Easiest Way to Cook Tasty Lamb Shanks sous vide with rosemary, sage and thyme butter

Post a Comment

Lamb Shanks sous vide with rosemary, sage and thyme butter.

Lamb Shanks sous vide with rosemary, sage and thyme butter You can cook Lamb Shanks sous vide with rosemary, sage and thyme butter using 13 ingredients and 11 steps.
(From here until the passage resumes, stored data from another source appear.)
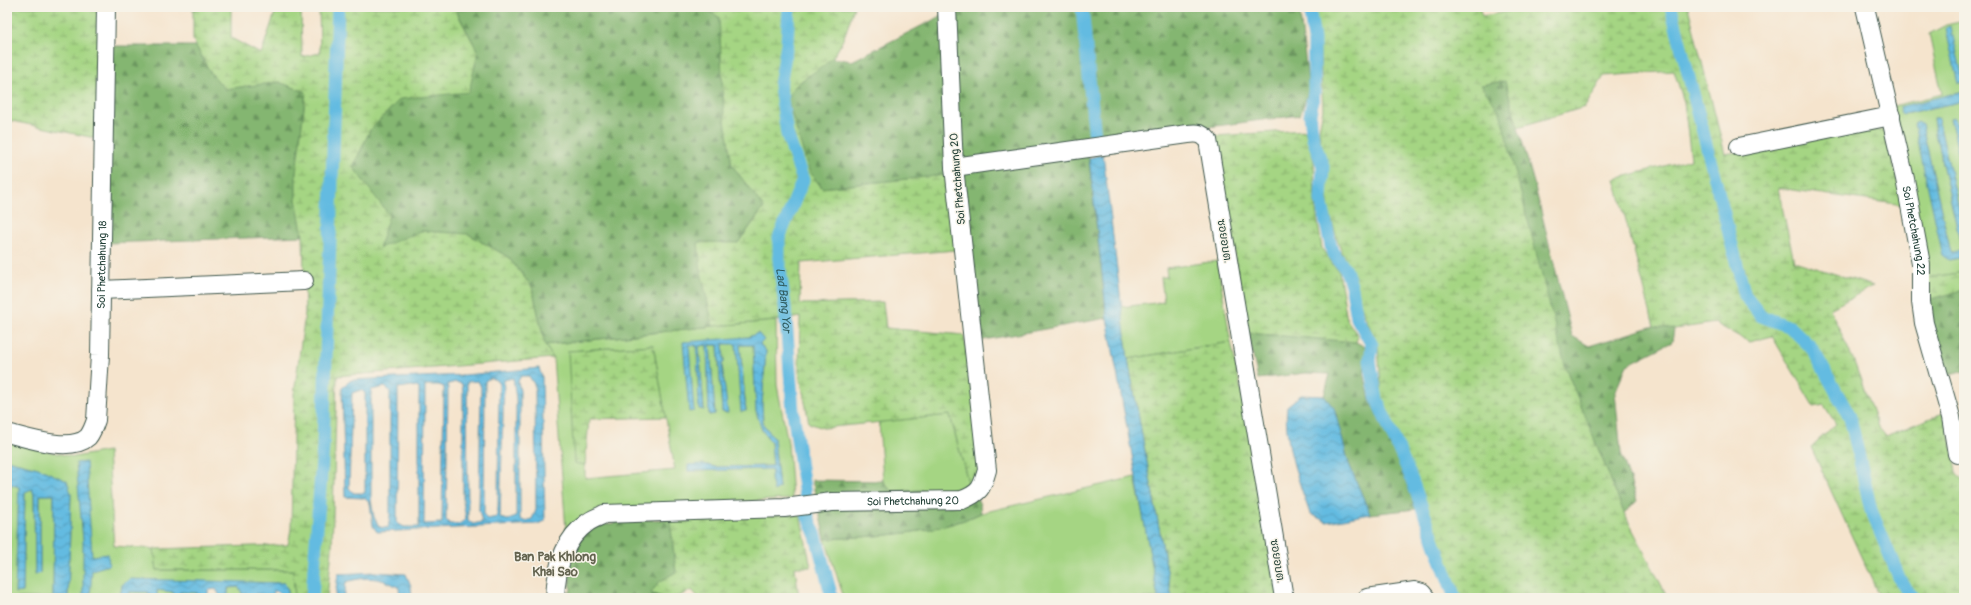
<svg xmlns="http://www.w3.org/2000/svg" width="1971" height="605" viewBox="0 0 1971 605" font-family="Pangolin,'Playpen Sans Thai',sans-serif">
	<style>
		.grass { fill: #a5d583; stroke: #62895c; fill-rule: evenodd }
		.forest { fill: url(#forest-firs); stroke: #527a52 }
		.wetland { fill: url(#wetland-marsh); stroke: #62895c }
		.water { fill: url(#water-waves); stroke: #427c8a; fill-rule: evenodd }
		.lines { fill: none; stroke-linecap: round; stroke-linejoin: round }
		.canal { stroke: #64bbe1; stroke-width: 13 }
		.minor-casing { stroke: #3f564b; stroke-width: 20 }
		.minor { stroke: #fff; stroke-width: 18 }
		.labels { text-anchor: middle; stroke-width: 3; stroke-linejoin: round; paint-order: stroke }
		.street-label { font-size: 11px; fill: #1f3d34; stroke: #f7f3e8 }
		.water-label { font-size: 12px; font-style: italic; fill: #305c5f; stroke: #f7f3e8 }
		.quarter-label { font-size: 13px; font-weight: bold; fill: #63634f; stroke: #f7f3e8 }
	</style>
	<defs>
		<pattern id="forest-firs" width="22" height="20" patternUnits="userSpaceOnUse"><rect width="22" height="20" fill="#84b671"/><path d="M5 1l3.5 6h-7zM16 11l3.5 6h-7z" fill="#6b955e"/></pattern>
		<pattern id="wetland-marsh" width="20" height="14" patternUnits="userSpaceOnUse"><rect width="20" height="14" fill="#a5d583"/><path d="M1 5h8M5 5V1M11 12h8M15 12V8" fill="none" stroke="#86ae6c"/></pattern>
		<pattern id="water-waves" width="16" height="10" patternUnits="userSpaceOnUse"><rect width="16" height="10" fill="#64bbe1"/><path d="M0 5q4-4 8 0t8 0" fill="none" stroke="#5299b7"/></pattern>
	</defs>
	<rect width="100%" height="100%" fill="#f7f3e8"/>
	<filter id="ink" filterUnits="userSpaceOnUse"><feTurbulence type="fractalNoise" baseFrequency=".025" numOctaves="2"/><feDisplacementMap in="SourceGraphic" scale="8" xChannelSelector="R" yChannelSelector="G"/><feConvolveMatrix kernelMatrix="1 2 1 2 8 2 1 2 1" color-interpolation-filters="sRGB"/></filter>
	<filter id="wash" filterUnits="userSpaceOnUse"><feTurbulence type="fractalNoise" baseFrequency=".012" numOctaves="4" result="noise"/><feDisplacementMap in="SourceGraphic" scale="16" xChannelSelector="R" yChannelSelector="G"/><feGaussianBlur stdDeviation="0.9" result="paint"/><feColorMatrix in="noise" values="0 0 0 0 0 0 0 0 0 0 0 0 0 0 0 0 0 1.4 0 .05"/><feComposite in="paint" operator="in"/></filter>
	<g filter="url(#wash)">
		<rect width="100%" height="100%" fill="#f5e4cd"/>
		<path class="grass" d="M1964,21V76L1961,73L1959,83L1964,82V91L1900,107L1904,114L1964,101V153L1956,120L1950,118L1964,176V230L1938,118H1933L1935,133L1962,249L1951,254L1922,125L1949,260L1964,257V272L1926,278L1893,106L1942,94L1929,34L1946,25Z
			M1217,261L1231,342L1128,359L1121,307L1164,302L1161,277H1167L1166,268Z
			M776,321L777,385L788,443L792,499L599,509L566,530L553,358L545,345L713,326ZM758,333L760,344L766,351L762,404L763,424L774,438L779,488L771,479L772,469L688,471L703,464L715,467L773,466L771,442L762,430L756,411L753,345H740L746,411L736,343H723L724,362L722,365L727,413L722,412L718,345H710L715,414L709,415L707,345L699,346L704,409H699L697,346L689,345L749,337ZM653,345L675,470L585,478V465L575,463L569,351Z
			M950,415L970,489L891,491L883,481L879,422Z
			M7,442L74,457L108,451L114,546L154,549L157,570H293L295,598H288V590L284,583L122,585L120,598H68L71,493L38,468L7,460Z
			M1135,477L1145,525L1158,598H844L825,539C875,536 934,535 981,513Z
			M10,484L19,487L15,593L23,592L25,491L32,489L34,494L35,575L40,573V495H54L53,598H7V533Z
			M239,587L244,598H228V588Z
			M157,590L173,592L174,598H157Z
			M185,591L197,593L196,598H181L180,592Z
			M128,592H148L149,598H128Z"/>
		<path class="forest" d="M479,7H701L719,17L724,114L732,165L764,207L738,243L698,242L713,326L545,345L532,287L508,257L468,234L421,231L379,249L353,167L370,130L400,99L469,91L478,52L456,10Z
			M942,7H1299L1309,90L1300,115L1087,143L1107,318L978,341L946,175L822,188L809,171L787,99L791,89L832,58L852,61L941,16Z
			M108,46H196L210,72L225,89L279,82L306,92L296,173V199L303,236L107,243Z
			M1505,81L1534,183L1572,336L1589,346L1654,326L1674,329L1672,342L1627,365L1615,392L1621,453L1637,501L1624,513L1566,369L1480,85Z
			M1964,290V371L1944,377L1927,300Z
			M1248,333L1356,342L1367,348L1364,373L1370,400L1396,455L1416,509L1370,514L1349,464L1334,409L1324,396L1330,374L1305,373L1258,379Z
			M812,480L883,481L891,491L970,489L980,504L981,513C935,535 875,536 825,539Z
			M670,519L676,573L659,582L651,593L663,598H559V592H571L568,552L592,527L625,521Z"/>
		<path class="wetland" d="M7,7H101L100,139L7,120Z
			M211,7H231V38L261,54L277,7H301L302,57L320,53L319,7H479L456,11L478,52L469,92L400,99L370,130L353,167L389,215L379,248L421,231L468,234L508,257L532,287L545,345L553,358L337,376L332,549L327,598H295L293,570H157L154,549L288,545L291,529L294,394L305,313L303,236L296,199V173L306,92L279,82L225,89L210,72L193,40V9Z
			M701,7H854C849,23 843,45 832,58C818,74 795,78 787,99L809,171L822,188L946,175L956,250L801,263L800,304L883,302L886,328L964,335L984,471L970,489L950,415L823,428L809,423L799,371L800,317L776,321L713,326L701,272L698,242L738,243L764,208L732,165L724,114L719,17Z
			M1314,7H1479L1482,16L1534,7H1688L1725,154L1884,129L1904,205L1778,188L1794,261L1873,286L1830,309L1853,359L1878,427L1886,436L1943,413L1951,440L1956,472L1964,482V598H1880L1811,447L1836,424L1824,405L1814,407L1772,336L1749,342L1715,323L1674,329L1654,326L1615,179L1691,159L1684,102L1674,71L1604,76L1585,107L1518,127L1505,81L1481,85L1500,112L1566,369L1624,513L1668,598H1460L1382,399L1378,346L1364,314L1338,242L1329,211L1319,130L1323,109L1319,35Z
			M1305,130L1314,161L1315,204L1322,249L1339,272L1347,320L1358,336L1356,342L1248,333L1215,136Z
			M1964,272V290L1927,300L1926,278Z
			M1231,342L1284,598H1172L1128,359Z
			M653,345L666,417L589,419L585,465L574,463L568,351Z
			M800,514L811,567H795L799,598H699L692,590C675,599 669,600 651,593L659,582L676,572L670,519Z"/>
		<path class="water" d="M1948,27L1951,28L1964,82L1958,83L1957,80L1946,28Z
			M1964,91V101L1904,114L1901,113L1899,107Z
			M1954,117L1956,120L1964,153V176L1950,118Z
			M1933,118H1938L1964,230V257L1949,260L1943,256L1914,124L1918,122L1922,125L1951,253L1962,249L1935,133Z
			M1103,154L1128,359L1172,598H1158L1107,318L1089,158Z
			M758,333L764,340L760,344L766,351L762,404L763,424L774,438L779,488L774,491L771,479L772,469L688,471V465L703,464L715,467L773,466L771,442L762,430L756,411L753,345H740L746,411L741,412L736,344H723L724,362L722,365L728,413L722,412L718,345H710L715,414L709,415L707,345L699,346L704,410L699,409L697,346L689,345L694,411L689,412L683,342L749,337Z
			M539,368L542,377L545,521L537,524L377,532L373,526L370,503L364,498L345,497L342,388L351,380L464,375ZM521,376H529L535,386L536,510L532,519L524,521L520,519V391L518,381ZM490,378L497,380L499,383L498,506L497,517L487,519L484,515L485,381ZM513,378L516,399V517L508,520L500,518L504,380ZM478,381L481,387L479,510L482,522L473,524L468,520V516L467,382ZM456,382L462,384L463,392V501L466,519L459,524H450L446,520L448,384ZM425,385H439L444,387L442,523L424,524ZM412,386L419,388V527H404L397,523L398,388ZM385,387L390,391V517L388,528L379,527L374,517L371,500V390ZM361,390L365,393V493H354L349,488L352,393Z
			M1301,395L1324,396L1334,408L1349,464L1370,514L1327,522L1310,514C1299,481 1283,442 1287,406Z
			M7,460L38,468L67,481L71,493L68,598H53L54,495H40V573L35,575L34,495L32,489L25,492L23,592L15,593L19,487L10,484L7,533Z
			M86,462L92,556L108,554L109,565L92,570L90,598H83V540L76,463Z
			M375,572L406,574L411,586L412,598H400L399,588C382,577 366,576 346,582L344,598H335L338,574Z
			M130,579L284,583L288,590V598H280V594L274,590L273,598H262L256,593L255,598H244L239,587L228,588V598H221L216,589L208,590V598H196L197,593L180,592L181,598H174L173,592L157,590V598H149L148,592H129L128,598H120L122,585Z"/>
		<g class="lines">
			<g class="canal">
				<path id="s1" d="M789,7L787,44L780,86L787,134L803,180L779,238V261L785,306L793,411L808,517L816,536L832,598"/>
				<path d="M1082,7L1095,138"/>
				<path d="M1309,7L1314,39V92L1310,115L1313,139L1323,166L1321,200L1332,251L1346,270L1352,288L1357,318L1372,345L1370,361L1377,400L1410,475L1455,598"/>
				<path d="M1671,7L1745,296L1761,316L1790,327L1812,348L1850,417L1871,510L1901,582L1913,598"/>
				<path d="M312,598L323,446L338,7"/>
			</g>
		</g>
	</g>
	<g filter="url(#ink)">
		<g class="lines">
			<defs>
				<g id="minor">
					<path id="s2" d="M1865,7L1905,179L1921,264V302L1924,323L1951,417L1957,454"/>
					<path d="M1739,147L1891,116"/>
					<path d="M954,167L1188,134C1197,133 1202,133 1208,140L1284,598"/>
					<path d="M101,290L304,281"/>
					<path id="s3" d="M7,433C27,438 71,453 88,437C92,432 94,426 96,420L100,355L106,7"/>
					<path id="s4" d="M555,598C556,570 563,540 587,523C592,519 599,517 604,514L784,508L832,502L962,500C980,493 982,488 987,470L954,167L947,7"/>
					<path d="M1367,598L1415,591L1422,593L1426,598"/>
				</g>
			</defs>
			<use href="#minor" class="minor-casing"/>
			<use href="#minor" class="minor"/>
		</g>
	</g>
	<g class="labels">
		<g class="street-label">
			<text transform="translate(957 179) rotate(-95)" y="4">Soi Phetchahung 20</text>
			<text dy="4" stroke="none"><textPath href="#s2" startOffset="229">Soi Phetchahung 22</textPath></text>
			<text transform="translate(1225 241) rotate(81)" y="4">ซอยอบต.</text>
			<text dy="4" stroke="none"><textPath href="#s3" startOffset="258">Soi Phetchahung 18</textPath></text>
			<text dy="4" stroke="none"><textPath href="#s4" startOffset="413">Soi Phetchahung 20</textPath></text>
			<text transform="translate(1278 561) rotate(81)" y="4">ซอยอบต.</text>
		</g>
		<g class="water-label">
			<text dy="4" stroke="none"><textPath href="#s1" startOffset="302">Lad Bang Yor</textPath></text>
		</g>
		<g class="quarter-label">
			<text x="555" y="561">Ban Pak Khlong<tspan x="555" dy="15">Khai Sao</tspan></text>
		</g>
	</g>
	<rect width="1971" height="605" fill="none" stroke="#f7f3e8" stroke-width="24"/>
</svg>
Here is how you achieve it.

Ingredients of Lamb Shanks sous vide with rosemary, sage and thyme butter

  1. Prepare 6 each of sprigs fresh rosemary.
  2. Prepare 1/2 cup of cold butter.
  3. Prepare 15 each of fresh sage leaves.
  4. Prepare 2 each of sprigs fresh thyme, leaves picked.
  5. Prepare 1 of sea salt.
  6. You need 1 of fresh ground black pepper.
  7. It's 4 each of quality lamb shanks, crown or French-trimmed.
  8. It's 12 each of garlic cloves, unpeeled.
  9. You need 2 each of large carrots, peeled and finely sliced.
  10. You need 1 each of onion, peeled and finely sliced.
  11. It's 1 each of leek, washed halved and finely sliced.
  12. You need 1 of olive oil.
  13. Prepare 1 of foil.

Lamb Shanks sous vide with rosemary, sage and thyme butter instructions

  1. Set the circulator to 66 C / 150.8 F.
  2. Pick the leaves off 2 sprigs of rosemary, mix them with the butter, most of the sage and the thyme in a food processor and season with salt and pepper..
  3. Using a small knife, take one of the lamb shanks and cut between the meat and the bone from the base of the shank upwards. You want to create a hole big enough to put your finger in, making a sort of pocket..
  4. Do this to all the shanks and divide the flavored butter between them, pushing it into the pockets. This will give a wonderful flavor to the heart of the shanks..
  5. Next divide the garlic and vegetables between the four shanks..
  6. Rub the lamb shanks with olive oil and season with salt and pepper..
  7. Place one shank in a sous-vide pouch with a portion of vegetables, a sprig of rosemary and a few sage leaves..
  8. Vacuum seal..
  9. Repeat with the other 3 shanks..
  10. Cook all shanks at 66 C / 150.8 F for 16 hours.
  11. Serve immediately with your favorite side. I like green vegetables.

Related Posts

There is no other posts in this category.